Vascular involvement can be seen in up to 40% of patients with Behcet syndrome (BS), the lower-extremity vein thrombosis (LEVT) being the most common type. The aim of the current study was to compare venous Doppler findings and clinical features between BS patients with LEVT and control patients diagnosed as having LEVT due to other causes.All consecutive 78 patients (71 men, 7 women; mean age 38.6 ± 10.3 years) with LEVT due to BS and 50 control patients (29 men, 21 women; mean age 42.0 ± 12.5 years) who had LEVT due to other causes, or idiopathic, were studied with the help of a Doppler ultrasonography after a detailed clinical examination. Patterns of venous disease were identified by cluster analyses. Clinical features of chronic venous disease were assessed using 2 classification systems. Venous claudication was also assessed.Patients with BS were more likely to be men, had significantly earlier age of onset of thrombosis, and were treated mainly with immunosuppressives and less frequently with anticoagulants. Furthermore, they had significantly more bilateral involvement, less complete recanalization, and more frequent collateral formation. While control patients had a disorganized pattern of venous involvement, BS patients had a contiguous and symmetric pattern, involving all deep and superficial veins of the lower extremities, with less affinity for crural veins. Clinical assessment, as measured by the 2 classification systems, also indicated a more severe disease among the BS patients. In line, 51% of the BS patients suffered from severe post-thrombotic syndrome (PTS) and 32% from venous claudication, whereas these were present in 8% and 12%, respectively, among the controls.

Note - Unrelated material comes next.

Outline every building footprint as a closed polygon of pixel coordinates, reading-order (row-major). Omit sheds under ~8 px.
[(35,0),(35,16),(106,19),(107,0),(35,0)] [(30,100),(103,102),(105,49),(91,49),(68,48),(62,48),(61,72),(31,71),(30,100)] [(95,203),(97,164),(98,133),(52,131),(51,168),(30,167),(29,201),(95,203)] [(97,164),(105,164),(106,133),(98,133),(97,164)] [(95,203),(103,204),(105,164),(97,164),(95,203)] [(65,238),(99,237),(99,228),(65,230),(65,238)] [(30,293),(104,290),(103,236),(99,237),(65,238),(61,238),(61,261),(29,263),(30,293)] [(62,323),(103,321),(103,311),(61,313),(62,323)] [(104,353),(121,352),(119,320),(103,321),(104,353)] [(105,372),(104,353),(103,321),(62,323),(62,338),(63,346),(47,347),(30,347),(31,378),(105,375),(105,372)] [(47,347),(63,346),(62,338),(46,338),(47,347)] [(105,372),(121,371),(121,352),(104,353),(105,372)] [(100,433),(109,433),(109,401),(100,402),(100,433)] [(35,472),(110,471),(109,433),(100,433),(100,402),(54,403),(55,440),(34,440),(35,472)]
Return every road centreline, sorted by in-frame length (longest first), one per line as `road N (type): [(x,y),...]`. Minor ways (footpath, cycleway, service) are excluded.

Among BS patients, a longer duration of thrombosis, bilateral femoral vein involvement, and using no anticoagulation along with immunosuppressive treatment when first diagnosed were found to be associated independently with severe PTS.Lower-extremity vein thrombosis associated with BS, when compared to LEVT due to other causes, had distinctive demographic and ultrasonographic characteristics, and had clinically a more severe disease course.

摘要

在高达40%的白塞病(BS)患者中可出现血管受累,其中下肢静脉血栓形成(LEVT)最为常见。本研究的目的是比较患有LEVT的BS患者与因其他原因诊断为LEVT的对照患者的静脉多普勒检查结果和临床特征。对所有连续的78例因BS导致LEVT的患者(71例男性,7例女性;平均年龄38.6±10.3岁)和50例因其他原因或特发性导致LEVT的对照患者(29例男性,21例女性;平均年龄42.0±12.5岁)进行详细的临床检查后,借助多普勒超声进行研究。通过聚类分析确定静脉疾病模式。使用2种分类系统评估慢性静脉疾病的临床特征。还评估了静脉性跛行。BS患者男性居多,血栓形成的发病年龄明显更早,主要接受免疫抑制剂治疗,较少使用抗凝剂。此外,他们双侧受累更为明显,再通不完全,侧支形成更频繁。对照患者的静脉受累模式紊乱,而BS患者的受累模式连续且对称,累及下肢所有深浅静脉,对小腿静脉的亲和力较低。通过这2种分类系统进行的临床评估也表明BS患者的病情更严重。相应地,51%的BS患者患有严重的血栓后综合征(PTS),32%患有静脉性跛行,而对照患者中这两种情况分别为8%和12%。在BS患者中,血栓形成持续时间较长、双侧股静脉受累以及首次诊断时未使用抗凝剂而采用免疫抑制治疗被发现与严重PTS独立相关。与因其他原因导致的LEVT相比,与BS相关的下肢静脉血栓形成具有独特的人口统计学和超声特征,并且临床上病程更严重。